Marc Berger Shares the Keys to the Data Mart

Ryan Black

“The data has gotten better, and our ability to interrogate it has gotten better. But it has always been dirty.”

In 1995, Marc Berger, MD, built what he called “the first real-world data mart” at Merck. Twelve years later, he began working for Eli Lilly, and he had to do it again. And in 2012, when he joined Pfizer, he did it once more.

“The data has gotten better, and our ability to interrogate it has gotten better,” he says during the Big Data and Analytics for Pharma Summit in Philadelphia. “But it has always been dirty.”

Dirty as it may be, he’ll be the last to say data aren’t useful. In fact, he says he does not believe in the classic scientific adage, “garbage in, garbage out.” Data, to Berger, must be coaxed.

Berger has moved on from big pharmaceutical companies. He now serves as the chair of the Real World Evidence Advisory Board at Shyft Analytics, Inc. In his journey through the sphere, however, he has gathered plenty of useful perspective for those in healthcare looking to tease insights out of large data sets.
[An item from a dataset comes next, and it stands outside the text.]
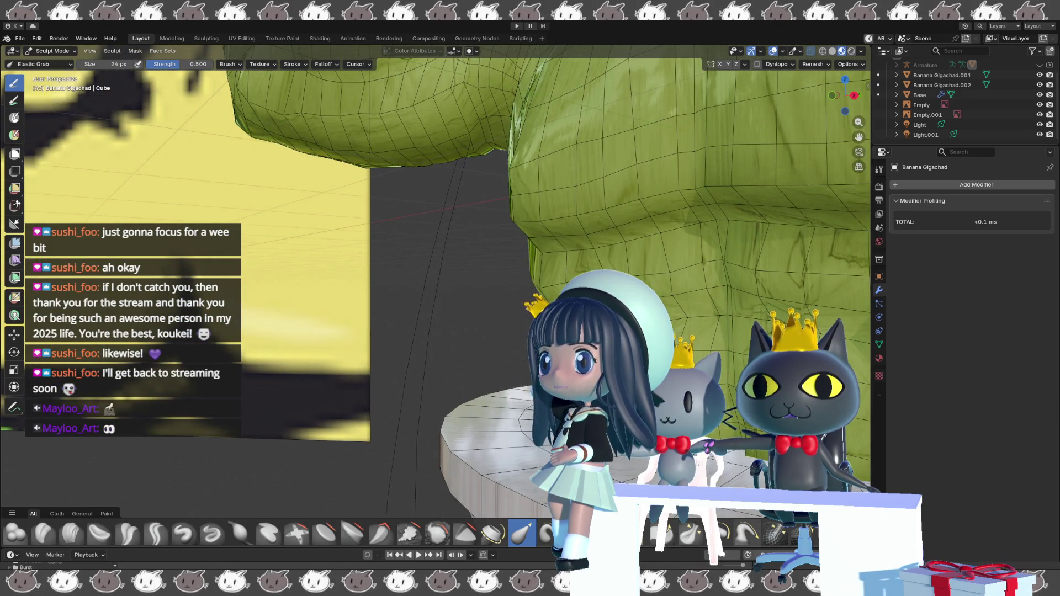
middle_drag(497, 276, 328, 276)
middle_drag(469, 306, 475, 309)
Since the 1990s, he says, the uses and expectations of real-world data have changed. Pharmaceutical companies used to only look to the information for economic evaluations of drugs, but it has since become more nuanced and comparative.

There’s also a lot more real-world data, which have become more widely accessible. Between electronic health records, wearables and sensors, claims, and more, there are plenty of data to work with. Until these points are linked and merged, though, he does not consider it “big data.” These pieces are just the building blocks.

The main challenge in the near term, he says, is lowering the barrier to querying real-world data. Even for a relatively simple question, an organization needs to have skilled statisticians, good programmers, and a strong production function. Unfortunately, the speed of business far outstrips the speed at which data science can produce answers. “Even if you flog the system,” and get queries down from 4 to 6 months to 2 or 3 months, the quality of the insights come into question.

Any query infrastructure that is built, Berger says, requires constant updating. Innovations that seem novel “will soon be on the trash heap of history.” For large companies like the Pfizers and Mercks he once worked for, cultural resistance will always remain. Data scientists looking to build useful data marts in such environments need the full backing of upper level management, entrepreneurial teams, and the ability to create efficiency in their work.

For the last point, rapid cycle analysis is key. Rather than attempting to answer a wide-ranging, complex question in a single query (like if a drug works or if it’s safer than another), a series of more specific, simpler questions will allow larger answers to begin to take shape. A series of well-executed queries can begin to inform everything from drug pathway selection to business strategy, he says.

Technology has begun to expedite the ability to perform such analysis. Berger says that a moderately complex question can now be answered in a matter of hours or days, and a study can be done in a matter of months.